> _Text shown_
- - - - -
Open MPI logo

Open MPI User's Mailing List Archives

  |   Home   |   Support   |   FAQ   |   all Open MPI User's mailing list

Subject: Re: [OMPI users] openmpi configuration error?
From: Gus Correa (gus_at_[hidden])
Date: 2014-05-21 17:02:50


Hi Ben

One of the ranks (52) called MPI_Abort.
This may be a bug in the code, or a problem with the setup
(e.g. a missing or incorrect input file).
For instance, the CCTM Wiki says:
"AERO6 expects emissions inputs for 13 new PM species. CCTM will crash
if any emitted PM species is not included in the emissions input file"
I am not familiar to CCTM, so these are just guesses.

It doesn't look like an MPI problem, though.

You may want to check any other logs that the CCTM code may
produce, for any clue on where it fails.
Otherwise, you could compile with -g -traceback (and remove any
optimization options in FFLAGS, FCFLAGS, CFLAGS, etc.)
It may also have a -DDEBUG or similar that can be turned on
in the CPPFLAGS, which in many models makes a more verbose log.
This *may* tell you where it fails (source file, subroutine and line),
and may help understand why it fails.
If it dumps a core file, you can trace the failure point with
a debugger.

I hope this helps,
Gus

On 05/21/2014 03:20 PM, Ben Lash wrote:
> I used a different build of netcdf 4.1.3, and the code seems to run now.
> I have a totally different, non-mpi related error in part of it, but
> there's no way for the list to help, I mostly just wanted to report that
> this particular problem seems to be solved for the record. It doesn't
> seem to fail quite as gracefully anymore, but I'm still getting enough
> of the error messages to know what's going on.
>
> MPI_ABORT was invoked on rank 52 in communicator MPI_COMM_WORLD
> with errorcode 0.
>
> NOTE: invoking MPI_ABORT causes Open MPI to kill all MPI processes.
> You may or may not see output from other processes, depending on
> exactly when Open MPI kills them.
- - - - -
> _Extracted data_
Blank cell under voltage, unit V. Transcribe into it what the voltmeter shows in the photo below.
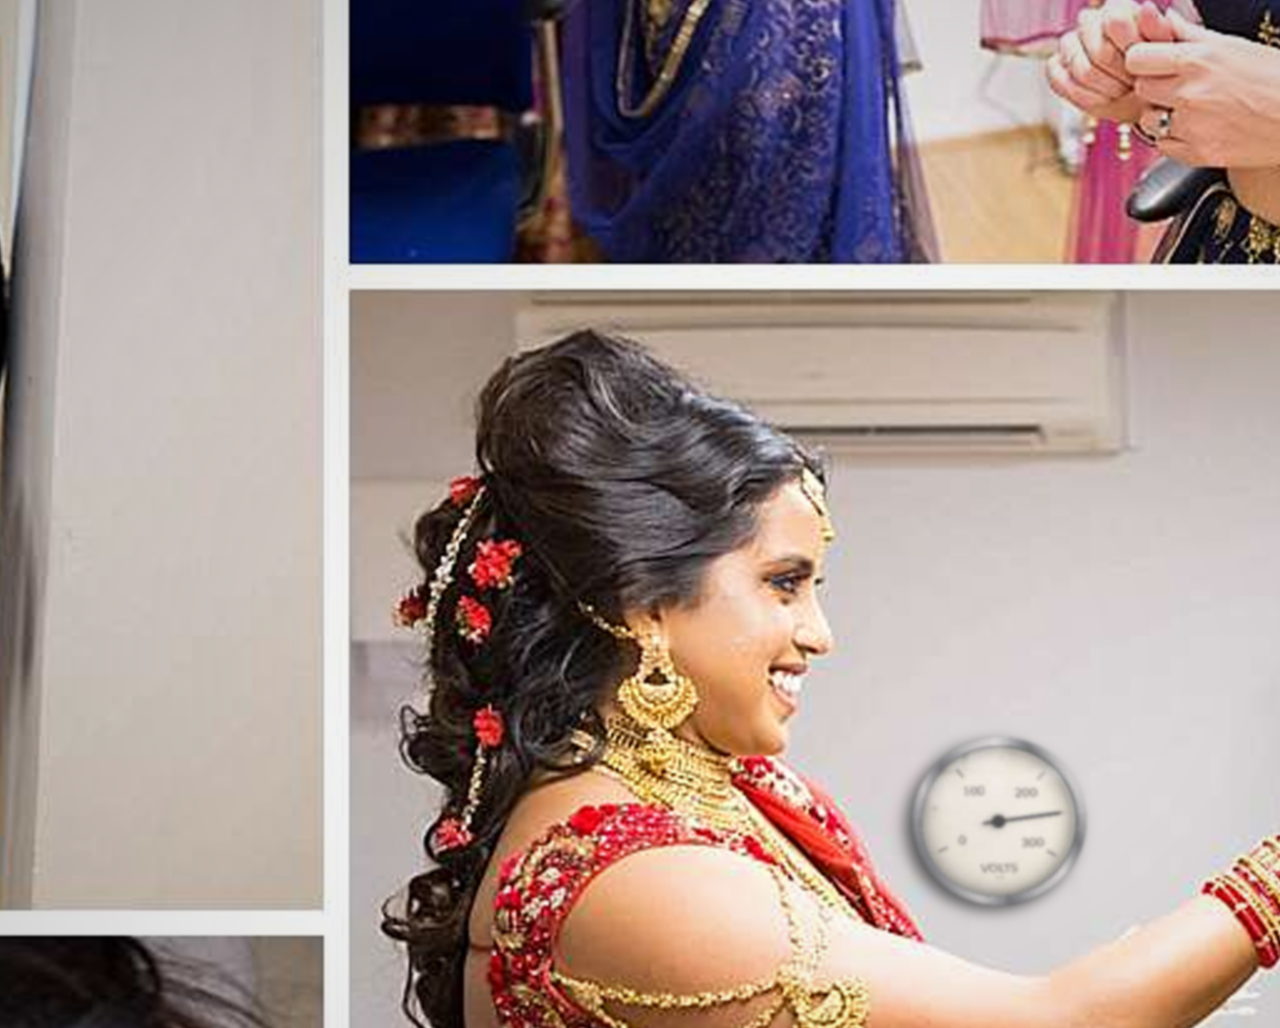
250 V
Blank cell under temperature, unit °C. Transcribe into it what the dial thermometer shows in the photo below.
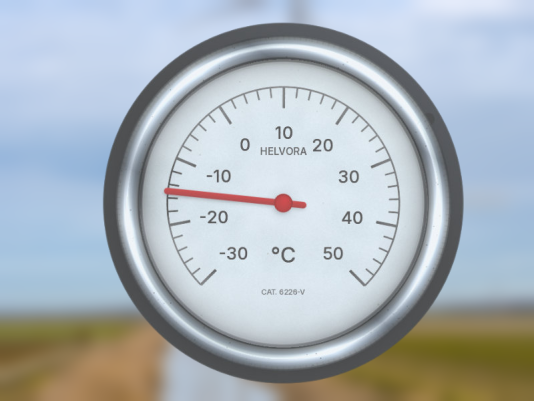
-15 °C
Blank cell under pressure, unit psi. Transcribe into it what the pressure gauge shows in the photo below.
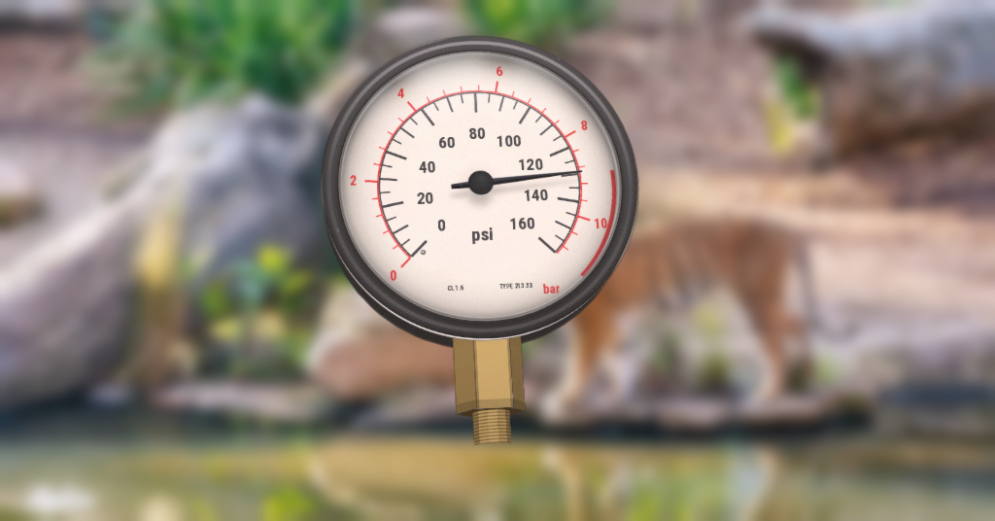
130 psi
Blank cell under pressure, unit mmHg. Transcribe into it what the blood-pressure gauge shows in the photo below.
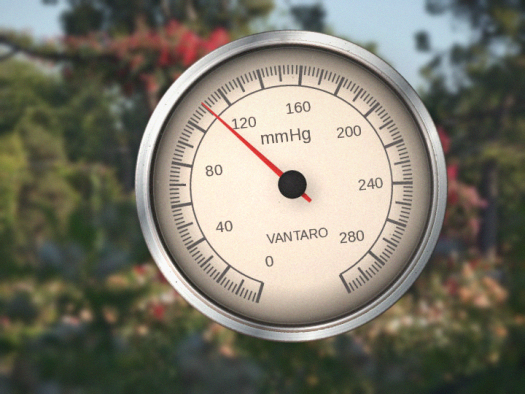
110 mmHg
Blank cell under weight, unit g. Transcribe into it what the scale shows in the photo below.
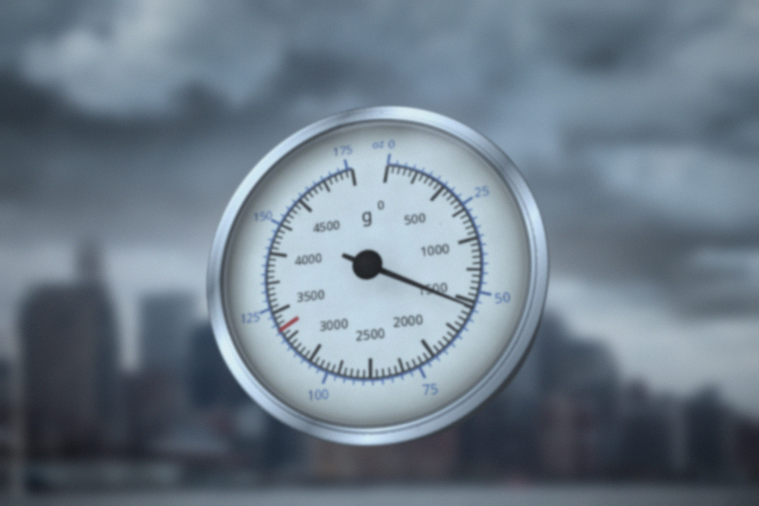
- - - - -
> _Assignment A_
Copy the stretch of the Open MPI mailing list reply above from "Date: 2014-05-21 17:02:50" through "MPI problem, though.".
> _Assignment B_
Summarize the Open MPI mailing list reply above in three sentences.
> _Assignment C_
Answer these questions from the Open MPI mailing list reply above:
(i) Which rank called MPI_Abort?
(ii) Which version of netcdf did Ben use a different build of?
(iii) According to the quoted CCTM Wiki passage, AERO6 expects emissions inputs for how many new PM species?

> _Written response A_
Date: 2014-05-21 17:02:50


Hi Ben

One of the ranks (52) called MPI_Abort.
This may be a bug in the code, or a problem with the setup
(e.g. a missing or incorrect input file).
For instance, the CCTM Wiki says:
"AERO6 expects emissions inputs for 13 new PM species. CCTM will crash
if any emitted PM species is not included in the emissions input file"
I am not familiar to CCTM, so these are just guesses.

It doesn't look like an MPI problem, though.

> _Written response B_
Ben Lash reported that using a different build of netcdf 4.1.3 made the code run, though he now had an unrelated, non-MPI error. Gus Correa replied that rank 52 had called MPI_Abort, which could come from a bug in the code or a setup problem such as a missing or incorrect input file, and that it did not look like an MPI problem. He suggested checking other logs produced by CCTM, or compiling with -g -traceback and without optimization options, to find where the failure occurs.

> _Written response C_
(i) Rank 52.
(ii) Version 4.1.3.
(iii) 13.